- Born: Jammaz bin Abdullah Al-Suhaimi 1945 Al-Quway'iyah, Riyadh, Saudi Arabia
- Died: 28 November 2017 (aged 71–72) Riyadh, Saudi Arabia
- Children: Sarah Al-Suhaimi

= Jammaz Al-Suhaimi =

Jammaz bin Abdullah Al-Suhaimi (1945 - 28 November 2017) was a Saudi businessman and former chairman of the Capital Markets Authority of Saudi Arabia. His obituary in Euromoney described him as "a hugely influential and visionary figure in the development of the Saudi financial markets".

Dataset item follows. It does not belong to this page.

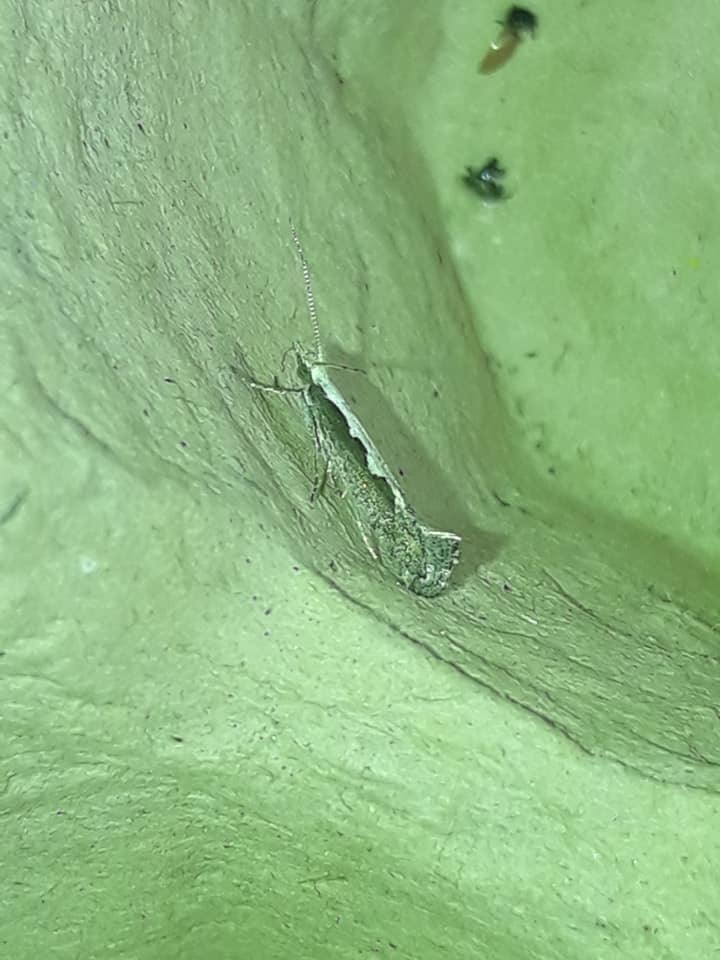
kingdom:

==Early life and education==

Born in 1945 in Al-Quway'iyah, Riyadh. Jammaz Al-Suhaimi attended the King Saud University, where he earned a bachelor's degree in electrical engineering. He also received a bachelor's degree in electrical engineering from the University of Washington in Seattle.

==Career==

Al-Suhaimi joined the Saudi Arabian Monetary Authority (SAMA) in 1984 as director-general for banking control, to become deputy governor of SAMA from 1989 to 2004.

In July 2004 he was appointed as the first secretary general of the Capital Markets Authority of Saudi Arabia (CMA). He served in the position until May 13, 2006, when he was replaced by Abdulrahman al-Tuwaijri.

Al-Suhaimi was the chairman of the Gulf International Bank from May 2008 until his death in November 2017. He was on the boards of directors of several organizations, such as the General Petroleum and Minerals Organization and the Saudi Arabian General Investment Authority.

Sarah Al-Suhaimi, his daughter, is the first Saudi woman to chair the Saudi Arabian stock exchange (Tadawul).